Week 3 HW: Principles and Practices

Post-Lab Questions

Find and describe a published paper that utilizes the Opentrons or an automation tool to achieve novel biological applications.

https://www.nature.com/articles/s41598-024-64938-0

This study by Norton-Baker et al. (2024) used an Opentrons OT-2 liquid-handling tool to efficiently characterise a large number of proteins. They also described a generalizable pipeline for high-throughput protein purification using small-scale expression in E. coli and an affordable liquid-handling robot. As a result, the automation significantly increased throughput, reduced manual labour, and improved consistency across samples, demonstrating how accessible robotics can accelerate biological research workflows. It also allowed to confirm the validity of previous findings.

On a separate note, I really enjoyed their explanation for using the tool : “Therefore, we aimed to develop a protocol using the OT-2 to provide a low-cost option for the purification and analysis of enzymes, or other proteins, making high-throughput studies more accessible to a broader range of research laboratories. Beyond increasing efficiency, this automation-assisted approach reduces the labor burden on researchers and lowers the risk of repetitive use injuries.”"

Write a description about what you intend to do with automation tools for your final project.
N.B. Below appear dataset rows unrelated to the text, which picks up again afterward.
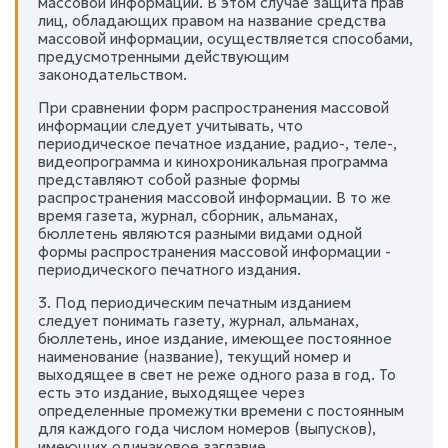
массовой информации. В этом случае защита прав
лиц, обладающих правом на название средства
массовой информации, осуществляется способами,
предусмотренными действующим
законодательством.
При сравнении форм распространения массовой
информации следует учитывать, что
периодическое печатное издание, радио-, теле-,
видеопрограмма и кинохроникальная программа
представляют собой разные формы
распространения массовой информации. В то же
время газета, журнал, сборник, альманах,
бюллетень являются разными видами одной
формы распространения массовой информации -
периодического печатного издания.
3. Под периодическим печатным изданием
следует понимать газету, журнал, альманах,
бюллетень, иное издание, имеющее постоянное
наименование (название), текущий номер и
выходящее в свет не реже одного раза в год. То
есть это издание, выходящее через
определенные промежутки времени с постоянным
для каждого года числом номеров (выпусков),
имеющих одинаковое заглавие.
You may include example pseudocode, Python scripts, 3D printed holders, a plan for how to use Ginkgo Nebula, and more. You may reference this week’s recitation slide deck for lab automation details.

For my final project, I plan on using Opentrons to support a design, then build, test and learn pipeline for programmable living CA.

Things to do:

  • build libraries of sender receiver circuits with a range of parameters (I’ve done a similar thing with chi.bio before so should be straightforward). I’d also like to see how I can integrate it within the pre existing lab environment (Airtable) to get more transparent data for the future

  • Go through the process of general screening of spatial rule variants in plates to test pattern formation under different genetic and environmental conditions, depending on available options

  • In the later stages. use Cloud lab integration (e.g., Ginkgo Nebula) to scale, run large combinatorial libraries, and feed results back into the CA simulation engine for model fine tunning

All in all, this automation will increase reproducibility, enable systematic exploration of rule space, and accelerate the feedback loop between digital design and wet-lab experimentation.

I would also like to explore more of the idea using Ginkgo’s cloud lab (Nebula) to run large combinatorial libraries of CA rule variants. That would allow me to test hundreds of spatial rule configurations and feed experimental results back into the simulation engine!